Сверх того было весьма много других польских купцов и евреев, привезших великое множество товаров, и все это добро было у них куплено по дорогой цене.
— Отворите, отворите скореича! Да что вы сгинули там все, что ли!
— Господи, помилуй! И к нам, в святую обитель, уже ломятся! Неужто и до нас черед дошел?
— Долго орать-то? Проснетеся там, аль ворота ломать!
— Вот-вот, конец наш и подошел. Лютый. Неминучий. Недаром так на царском дворе шумели. У Патриаршьего двора гоношились. Ктой-то там? Добрый человек, неможно так, ведь, чай не в кабак — в святую обитель ломишься. Чернички у нас здесь, одни чернички. Ступай, милый, прочь, греха на душу не бери.
— А ну зови сюда настоятельницу, аль сестру-казначею, коли сама, старая курица, ослепла.
— Ой, батюшки, никак боярин. Семен Федорович, ты ли будешь?
— Разглядела, наконец. Да быстрее, говорю, быстрее!
— Сейчас, батюшка, сейчас. Засовы мы все задвинули, щеколды заложили — враз и не справишься. Вот, наконец, пожалуй, пожалуй, боярин!
— Где государыня? Где царица-инока?
— На молитве, батюшка, стоит! Где ж ей в час такой тревожный еще быть? О государе печалуется — второй день не заглядывал, без материнского-то благословения…
— Братец, Семен Федорович, случилось что? Сердце зашлось.
— Нету больше государя нашего Дмитрия Ивановича, сестра. Слышь, Марья Федоровна, нету!
— О чем ты, Сеня?
— Убили! Как дикого зверя на охоте, на клочки растерзали! Места живого не оставили, ироды треклятые. Как есть месиво одно от человека осталося!
— Что ты, что ты, Сеня, что несешь! Как убили? Дмитрия? Государя Дмитрия Иовановича? Боже милосердный и всемогущий, что же это? Снова, снова…
— Девки, помогите царицу в покой снести — обомлела, злосчастная, как есть обомлела, вона глаза-то закатилися.
— Нет, нет, могу я, могу, слышать должна все — что было, как!
— Все, сестра, расскажу, ничего не потаю. Только поначалу дай иное слово сказать. Придут к тебе. Сей ли час, позже ли, а непременно придут. Звать будут, чтобы пошла ты к нему, глянула на него…

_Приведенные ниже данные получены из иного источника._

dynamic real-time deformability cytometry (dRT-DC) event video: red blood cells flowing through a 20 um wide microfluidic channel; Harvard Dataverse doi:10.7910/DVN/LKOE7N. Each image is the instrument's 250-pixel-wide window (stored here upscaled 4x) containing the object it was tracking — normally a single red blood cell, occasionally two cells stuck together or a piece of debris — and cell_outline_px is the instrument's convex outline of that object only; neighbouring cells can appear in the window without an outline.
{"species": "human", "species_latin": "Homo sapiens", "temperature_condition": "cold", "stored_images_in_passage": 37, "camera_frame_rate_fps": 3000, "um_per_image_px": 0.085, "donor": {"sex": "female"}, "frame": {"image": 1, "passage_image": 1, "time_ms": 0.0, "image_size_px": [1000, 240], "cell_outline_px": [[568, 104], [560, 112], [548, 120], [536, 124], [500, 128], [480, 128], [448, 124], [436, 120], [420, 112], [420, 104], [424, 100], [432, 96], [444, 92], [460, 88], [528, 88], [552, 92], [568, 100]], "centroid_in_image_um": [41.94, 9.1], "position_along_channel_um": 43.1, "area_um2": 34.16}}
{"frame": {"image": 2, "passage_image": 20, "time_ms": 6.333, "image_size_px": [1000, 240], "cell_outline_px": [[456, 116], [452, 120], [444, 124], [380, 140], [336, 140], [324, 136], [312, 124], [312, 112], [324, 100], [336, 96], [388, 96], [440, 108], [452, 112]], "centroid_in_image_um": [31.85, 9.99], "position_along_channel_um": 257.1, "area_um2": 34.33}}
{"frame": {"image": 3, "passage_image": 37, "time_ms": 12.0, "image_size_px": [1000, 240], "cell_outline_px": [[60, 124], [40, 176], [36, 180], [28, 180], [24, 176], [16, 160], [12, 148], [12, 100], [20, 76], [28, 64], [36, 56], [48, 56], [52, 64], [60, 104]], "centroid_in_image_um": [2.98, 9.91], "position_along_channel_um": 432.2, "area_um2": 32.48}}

— Нет! Нет! Не пускай их, Сеня, нипочем не пускай. Оклематься мне надо. Человек же я. Силушки моей нету…
— Вот о том и речь, как придут, должна ты их принять, а к телу идти наотрез откажись. Незачем, скажи.
— Как так незачем? Не пойму что-то.
— Мол, не твой это сын.
— Немой? Да я ж сама…
— Признала его. Так и говори, сестра, со страху. Со страху признала. А как же не со страху, когда покойная царица Марья Григорьевна пытала тебя, глаза чуть огнем живым не выжгла. Нешто не натерпелась ты, сестра, страху, что здесь, в Кремле, что в монастыре своем. Кто с тебя за то спросит? Патриарх и тот разрешит.
— Не смогу я так, Сеня. С силами маленько соберусь, непременно сама пойду. Проститься. Слово последнее сказать…
— С кем проститься?
— С кем?
— То-то и оно. Не ночевал последние две ночи государь в своей спальне. Неведомо где пребывал. Две ночи, слышь, сестра?
— И у меня два дня не был.
— Ну, вот — сама видишь. А порешили-то его в опочивальне.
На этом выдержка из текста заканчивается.